Short task A ->
Answer these questions using the passage about the novel Pyramids:
(i) In what year was the novel published?
(ii) For how many years has Teppic been training at the Assassins Guild?
(iii) By how many degrees does the pyramid rotate Djelibeybi out of alignment with the rest of the Disc?
Short task B -> Write what follows in the plot summary of the novel Pyramids, picking up after its last sentence.

Passage ->

Pyramids is a fantasy novel by British writer Terry Pratchett, published in 1989, the seventh book in his Discworld series. It won the BSFA Award for Best Novel in 1989.

Plot summary
The main character of Pyramids is Teppic (short for Pteppicymon XXVIII), the crown prince of the tiny kingdom of Djelibeybi (a pun on the candy Jelly Baby, meaning "Child of the Djel"), the Discworld counterpart to Ancient Egypt. The kingdom, founded seven-thousand years ago and formerly a great empire which dominated the continent of Klatch, has been in debt and recession for generations due to the construction of pyramids for the burial of its pharaohs and now occupies an area two miles wide along the 150-mile-long River Djel.

Young Teppic has been in training at the Assassins Guild in Ankh-Morpork for the past seven years, having been sent to bring in revenue for the kingdom. The day after passing his final exam by chance, he mystically senses that his father has died and that he must return home. Being the first Djelibeybian king raised outside the kingdom leads to some interesting problems, as Dios, the high priest, is a stickler for tradition, and does not actually allow the pharaohs to rule the country.

After numerous adventures and misunderstandings, Teppic (now Pteppicymon XXVIII) is forced to escape from the palace with a handmaiden named Ptraci, who was condemned to death for not wishing to die and serve the last king in the afterlife (despite Teppic wishing to pardon her). However, during the attempt, Dios discovers them and decrees that Teppic has killed the King (as the King is only recognised whilst wearing the Mask of the Sun and Dios reasons that Teppic's actions to save Ptraci would not be those of the King) and should be put to death. Meanwhile, the massive pyramid being built for Teppic's father (or, rather, in reaction to Dios's rejection of the old pharaoh's wish not to be buried in a pyramid) warps space-time so much that it "rotates" Djelibeybi out of alignment with the space/time of the rest of the Disc by ninety degrees.

Dataset items ->
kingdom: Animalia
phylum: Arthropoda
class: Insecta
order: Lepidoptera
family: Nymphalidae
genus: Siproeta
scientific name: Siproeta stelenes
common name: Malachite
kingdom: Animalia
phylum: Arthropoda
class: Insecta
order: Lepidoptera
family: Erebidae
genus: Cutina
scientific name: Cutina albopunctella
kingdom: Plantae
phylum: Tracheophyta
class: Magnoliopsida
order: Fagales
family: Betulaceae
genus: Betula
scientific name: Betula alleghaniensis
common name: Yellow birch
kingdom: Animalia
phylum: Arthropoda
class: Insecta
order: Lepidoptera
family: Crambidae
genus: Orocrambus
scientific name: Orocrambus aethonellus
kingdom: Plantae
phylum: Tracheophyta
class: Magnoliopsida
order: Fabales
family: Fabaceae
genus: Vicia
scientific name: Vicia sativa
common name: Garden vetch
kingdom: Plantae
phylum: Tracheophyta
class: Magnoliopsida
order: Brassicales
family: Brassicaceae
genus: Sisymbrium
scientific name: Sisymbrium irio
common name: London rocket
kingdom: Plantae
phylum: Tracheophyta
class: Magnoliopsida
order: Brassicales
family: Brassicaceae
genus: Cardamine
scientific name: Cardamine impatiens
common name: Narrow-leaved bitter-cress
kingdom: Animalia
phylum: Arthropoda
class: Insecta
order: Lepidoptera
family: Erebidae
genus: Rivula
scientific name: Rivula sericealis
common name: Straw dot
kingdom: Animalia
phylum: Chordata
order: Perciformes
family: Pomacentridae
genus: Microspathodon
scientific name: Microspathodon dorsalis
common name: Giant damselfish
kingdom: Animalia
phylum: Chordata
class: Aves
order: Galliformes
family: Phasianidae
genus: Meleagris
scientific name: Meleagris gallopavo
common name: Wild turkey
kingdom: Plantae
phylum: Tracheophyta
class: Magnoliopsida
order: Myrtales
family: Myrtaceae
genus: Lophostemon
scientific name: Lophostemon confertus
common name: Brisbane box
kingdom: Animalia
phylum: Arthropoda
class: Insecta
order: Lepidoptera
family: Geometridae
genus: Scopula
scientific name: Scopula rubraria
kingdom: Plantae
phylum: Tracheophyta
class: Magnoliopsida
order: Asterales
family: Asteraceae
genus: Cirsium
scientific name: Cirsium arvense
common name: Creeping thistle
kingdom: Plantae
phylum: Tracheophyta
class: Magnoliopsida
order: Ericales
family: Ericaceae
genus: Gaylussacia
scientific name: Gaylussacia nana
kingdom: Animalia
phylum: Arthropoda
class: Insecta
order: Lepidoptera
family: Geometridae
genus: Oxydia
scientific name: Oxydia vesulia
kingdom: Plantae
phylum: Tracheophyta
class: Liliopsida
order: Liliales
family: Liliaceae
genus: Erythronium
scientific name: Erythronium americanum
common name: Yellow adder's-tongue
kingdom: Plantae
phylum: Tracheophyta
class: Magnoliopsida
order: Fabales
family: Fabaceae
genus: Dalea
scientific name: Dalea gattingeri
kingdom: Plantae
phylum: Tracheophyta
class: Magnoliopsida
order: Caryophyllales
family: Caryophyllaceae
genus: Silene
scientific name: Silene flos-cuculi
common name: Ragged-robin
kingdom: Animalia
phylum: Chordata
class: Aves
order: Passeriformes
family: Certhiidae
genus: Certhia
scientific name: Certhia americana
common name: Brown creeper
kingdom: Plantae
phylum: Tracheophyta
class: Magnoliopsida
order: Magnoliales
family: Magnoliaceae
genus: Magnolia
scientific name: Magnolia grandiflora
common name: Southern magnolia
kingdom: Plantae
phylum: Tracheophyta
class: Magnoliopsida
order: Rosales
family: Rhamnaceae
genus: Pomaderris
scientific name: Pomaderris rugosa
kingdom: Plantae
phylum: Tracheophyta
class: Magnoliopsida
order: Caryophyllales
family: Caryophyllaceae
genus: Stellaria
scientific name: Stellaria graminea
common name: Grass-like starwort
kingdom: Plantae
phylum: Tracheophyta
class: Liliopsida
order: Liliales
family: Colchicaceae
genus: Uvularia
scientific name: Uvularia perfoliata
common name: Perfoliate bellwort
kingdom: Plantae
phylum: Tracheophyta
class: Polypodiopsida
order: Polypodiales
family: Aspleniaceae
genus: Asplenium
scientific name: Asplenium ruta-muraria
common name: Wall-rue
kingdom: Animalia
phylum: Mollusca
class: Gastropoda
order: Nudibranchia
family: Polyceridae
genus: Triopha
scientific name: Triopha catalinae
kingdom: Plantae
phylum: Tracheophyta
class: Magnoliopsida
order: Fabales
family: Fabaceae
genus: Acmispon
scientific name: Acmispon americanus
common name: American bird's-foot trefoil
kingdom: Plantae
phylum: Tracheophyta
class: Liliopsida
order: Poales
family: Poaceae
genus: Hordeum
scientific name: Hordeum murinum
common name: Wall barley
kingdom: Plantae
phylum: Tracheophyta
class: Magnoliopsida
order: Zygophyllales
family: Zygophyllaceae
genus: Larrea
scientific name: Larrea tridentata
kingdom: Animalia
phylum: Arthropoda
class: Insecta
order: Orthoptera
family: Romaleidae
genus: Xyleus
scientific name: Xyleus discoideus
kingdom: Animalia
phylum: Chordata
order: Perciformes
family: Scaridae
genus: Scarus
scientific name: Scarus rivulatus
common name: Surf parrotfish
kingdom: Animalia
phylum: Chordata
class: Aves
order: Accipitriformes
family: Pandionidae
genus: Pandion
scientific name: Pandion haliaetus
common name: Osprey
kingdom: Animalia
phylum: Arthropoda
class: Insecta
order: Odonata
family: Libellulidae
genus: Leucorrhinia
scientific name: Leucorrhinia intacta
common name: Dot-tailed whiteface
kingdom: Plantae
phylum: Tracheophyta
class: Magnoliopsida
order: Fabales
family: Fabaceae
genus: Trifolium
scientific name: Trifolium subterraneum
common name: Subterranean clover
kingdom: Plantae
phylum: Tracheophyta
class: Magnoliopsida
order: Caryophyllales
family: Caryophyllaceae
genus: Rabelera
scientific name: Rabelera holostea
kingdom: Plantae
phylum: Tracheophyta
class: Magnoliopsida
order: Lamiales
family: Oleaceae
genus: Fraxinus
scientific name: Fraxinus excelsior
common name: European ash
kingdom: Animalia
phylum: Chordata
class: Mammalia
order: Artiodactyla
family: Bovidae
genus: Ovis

Exercise result A ->
(i) 1989
(ii) Seven years
(iii) Ninety degrees

Exercise result B ->
Teppic and Ptraci travel to Ephebe to consult with the philosophers there as to how to get back inside the Kingdom. Meanwhile, pandemonium takes hold in Djelibeybi, as the kingdom's multifarious gods (many of whom occupy the same roles, such as Supreme God or God of the Sun) descend upon the populace, and all of Djelibeybi's dead rulers come back to life. Also, the nations of Ephebe and Tsort prepare for war with one another, as Djelibeybi can no longer act as a buffer zone between the two.

Eventually, Teppic re-enters the Kingdom and attempts to destroy the Great Pyramid, with the help of all of his newly resurrected ancestors. They are confronted by Dios, who, it turns out, is as old as the kingdom itself, and has advised every pharaoh throughout its history. Dios hates change and thinks Djelibeybi should stay the same. Teppic succeeds in destroying the Pyramid, returning Djelibeybi to the real world and sending Dios back through time (where he meets the original founder of the Kingdom, thereby restarting the cycle). Teppic then abdicates, allowing Ptraci (who turns out to be his half-sister) to rule. Ptraci immediately institutes much-needed changes, Teppic decides to travel the Disc, and Death comes to ferry the former rulers of Djelibeybi to the afterlife.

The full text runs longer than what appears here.